やること:
1: 「ばらの騎士」についての文章で、第1幕の舞台はどこですか。
2: 「ばらの騎士」についての文章から、「このオペラ(楽劇と称する場合」で始まり「一気に理解が進むはずである。」で終わる部分をそのまま書き写してください。
3: 「ばらの騎士」についての文章を、最後の文の後から書き継いでください。

課題の文章:
○ ○ ○ ○ ○ ○ ○
リヒャルト・シュトラウス作曲「ばらの騎士」について

「ばらの騎士」とは、一言で言って
「年上の女性と付き合っていた若い男性が、その女性の深い理解の下、新しい若い女性を手に入れる話」
である。
なんとも男にとって都合のいい、フェミニズムからしたら噴飯ものの話である(笑)
そういっては 身も蓋もないのだが、これは事実なので、あらかじめそいういうものだと理解していただきたい。
このオペラ(楽劇と称する場合もあるが、シュトラウス本人は楽劇とはしていない)大変に長いし、それまでのシュトラウスのオペラよりは格段にわかりやすい音楽であるが、それでも後期ロマン派の難しさはあるかもしれない。
しかし、聴き慣れて来ると(ワーグナーの創設した)ライト・モチーフが随所に使用されているので、それを覚えてしまえば一気に理解が進むはずである。
つまりは登場人物ごとに(その性格もあらわした)メロディが設定され、その人物が登場したり活躍したりすると、そのメロディが流れるという次第である。
さて、おおざっぱな話の流れであるが
第1幕
時代はマリア・テレジア(かのマリー・アントワネットの母だ)統治期、
ピ○トン運動全開の(笑)前奏曲につづいて現れる舞台は元帥夫人の朝の寝室。
○ ○ ○ ○ ○ ○ ○
資料:

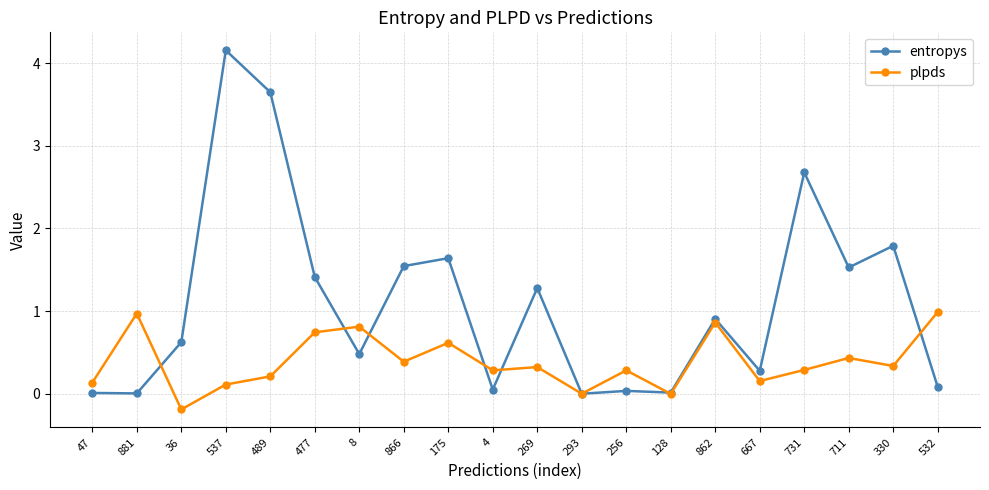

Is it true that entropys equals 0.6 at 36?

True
○ ○ ○ ○ ○ ○ ○
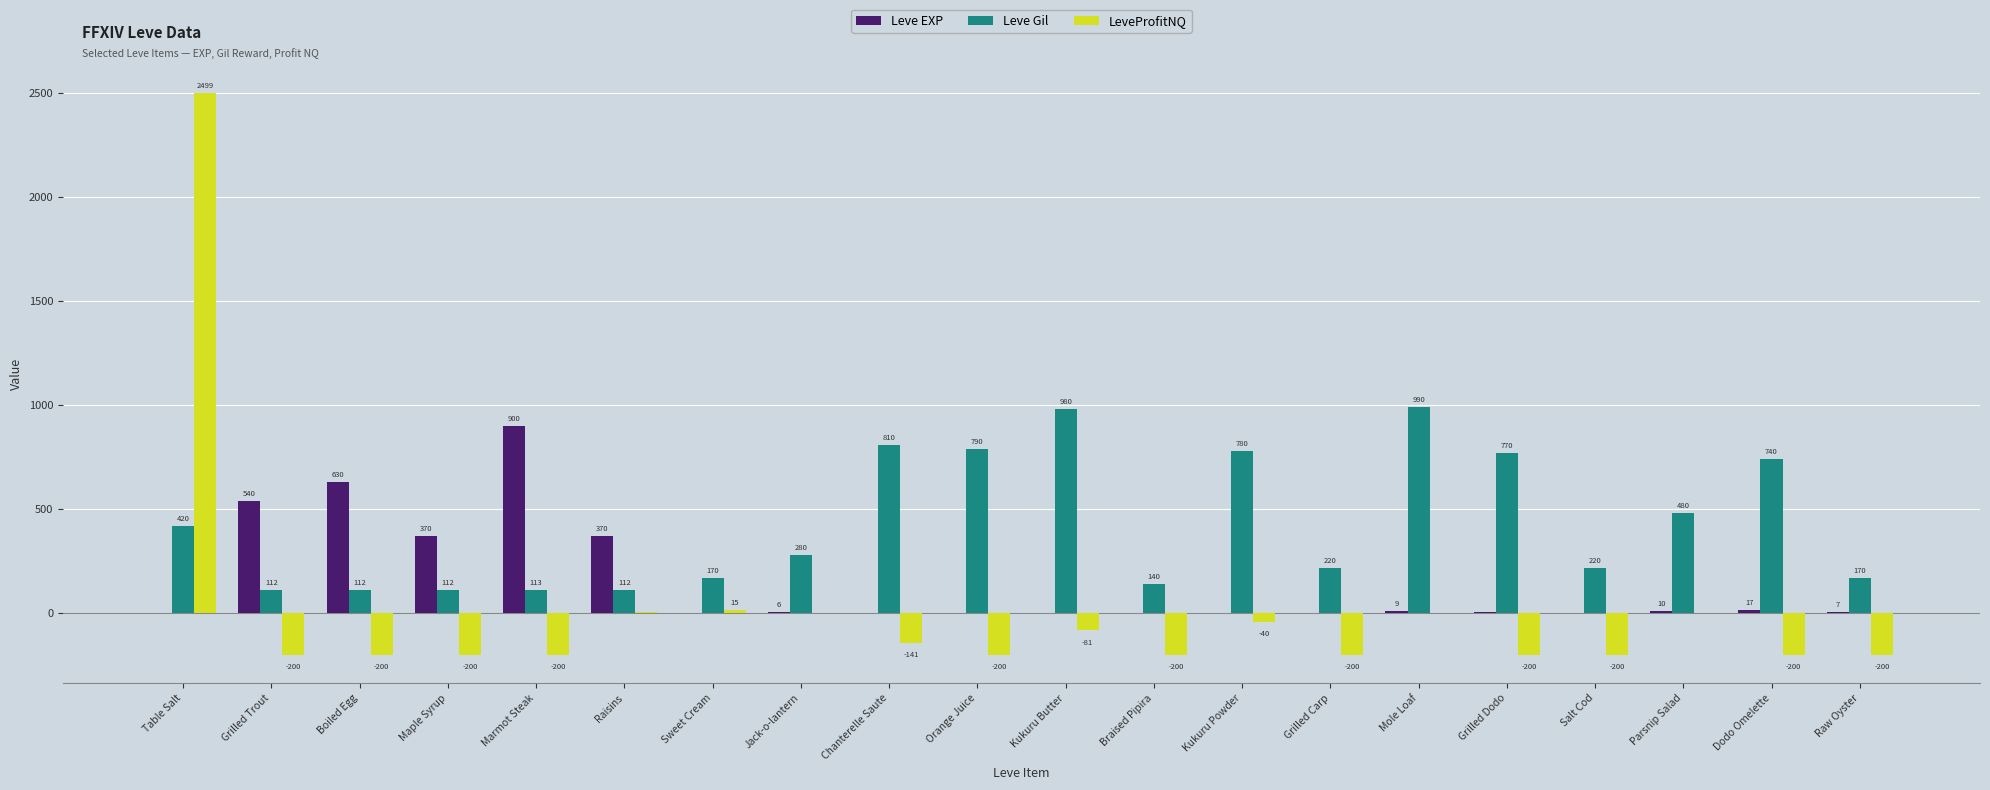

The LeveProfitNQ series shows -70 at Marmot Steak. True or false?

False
○ ○ ○ ○ ○ ○ ○
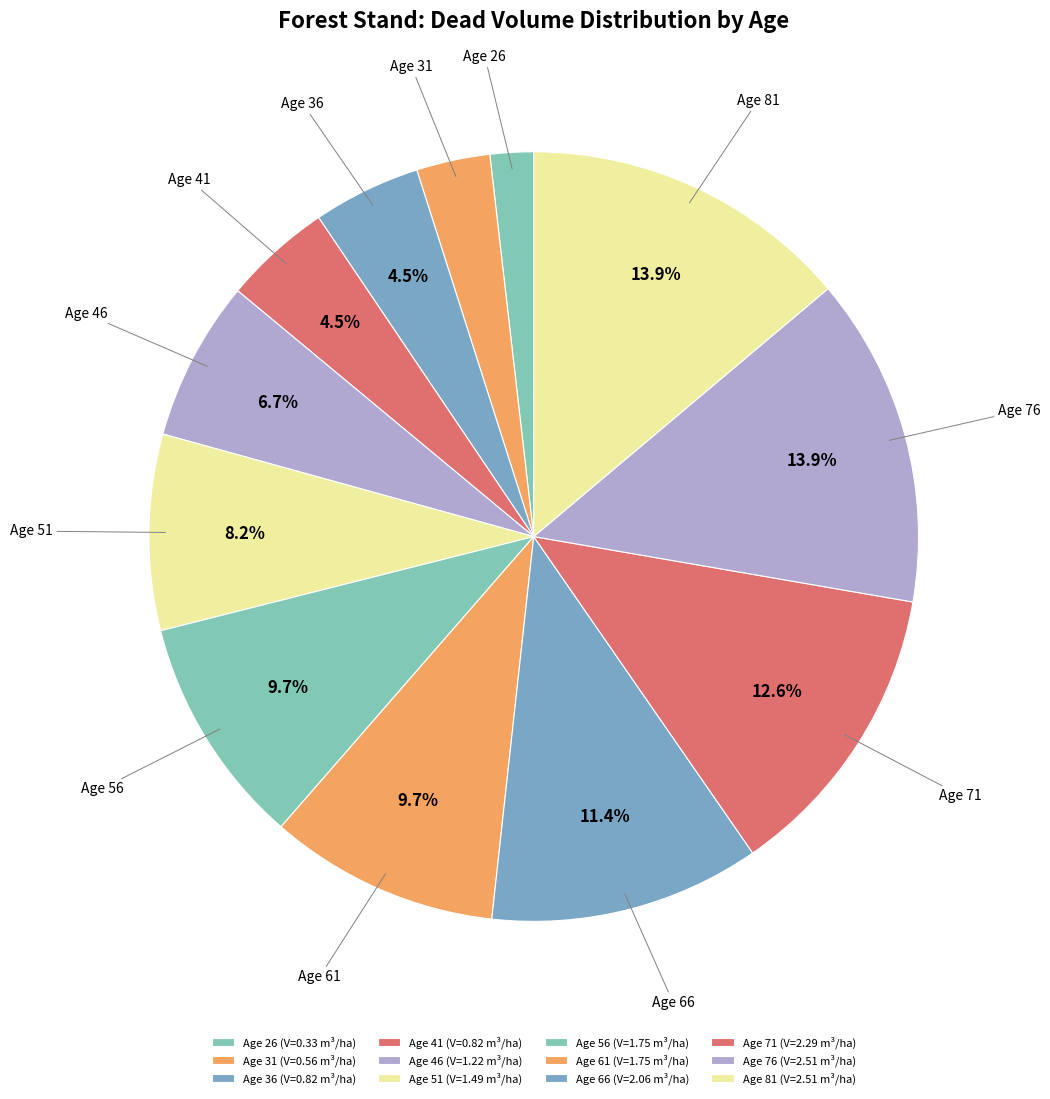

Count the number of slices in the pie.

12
○ ○ ○ ○ ○ ○ ○
答え:
1: 元帥夫人の朝の寝室です。

2:
このオペラ(楽劇と称する場合もあるが、シュトラウス本人は楽劇とはしていない)大変に長いし、それまでのシュトラウスのオペラよりは格段にわかりやすい音楽であるが、それでも後期ロマン派の難しさはあるかもしれない。
しかし、聴き慣れて来ると(ワーグナーの創設した)ライト・モチーフが随所に使用されているので、それを覚えてしまえば一気に理解が進むはずである。

3:
元帥夫人と若き恋人オクタヴィアン(伯爵)は、その余韻の中いちゃついている(笑)
ちなみに、歌手の実際の年齢もあるので、オペラを見た感じの年齢とと実際の年齢設定にはずいぶん差がある。
最初が オペラを見た時の(あくまで個人的な)印象 あとが実際の年齢設定。

元帥夫人 40代 32才未満
オクタヴィアン 20代前半 17才
オックス男爵 50代 35才
ゾフィー 20才前後 15、6才

17才といえばやりたい盛り、純情といえば聞えがいいが、愛と性欲の区別もついていない。
第1幕は、そこらへんが実にうまく表現されている。
元帥夫人が冗談めかして「いつかあなたは私を捨てて行ってしまうわよ」と言うとむきになって反論する。(第1幕の最後)

元帥夫人は、この当時の貴族にありがちな話だが、修道院を出てすぐ親の言いつけで親子ほどの年の差がある元帥(侯爵)のもとに嫁に来た。当時の貴族は結婚は政略のためで、恋人は別に持つ、というのが半ば常識であった。
(話は横道にそれるが「ベルサイユのばら」でオスカルの母が「夫以外に恋人をもたないなんて」とまわりからあきれられるシーンがあった)

さて、突然の物音に、昨日から狩へでかけていて今朝は帰ってくるはずのない侯爵か?と元帥夫人はあわててオクタヴィアンを衣裳部屋へ隠す。
しかし、早朝の無礼にもかかわらず、やってきたのは従兄のオックス男爵、最近爵位をもらった金持ちの成り上がり商人ファニナルの娘との婚約がきまったので、婚約の申し込みのさきぶれに銀のばらをもってゆく「ばらの騎士」の人選を頼みたいとの事。
オクタヴィアンは衣裳部屋で小間使いのかっこうに着替えて現れる。
このどさくさにまぎれて帰るつもりだが、好色の男爵はこの小間使いを口説き始めるので容易に逃げ出すことができない。
夫人はいたずら心もあってオクタヴィアンを「ばらの騎士」に推薦する(ここで夫人はやってしまったわけだ(笑))
そうこうしているうちに朝の「ルヴェ」の時間がやってくる。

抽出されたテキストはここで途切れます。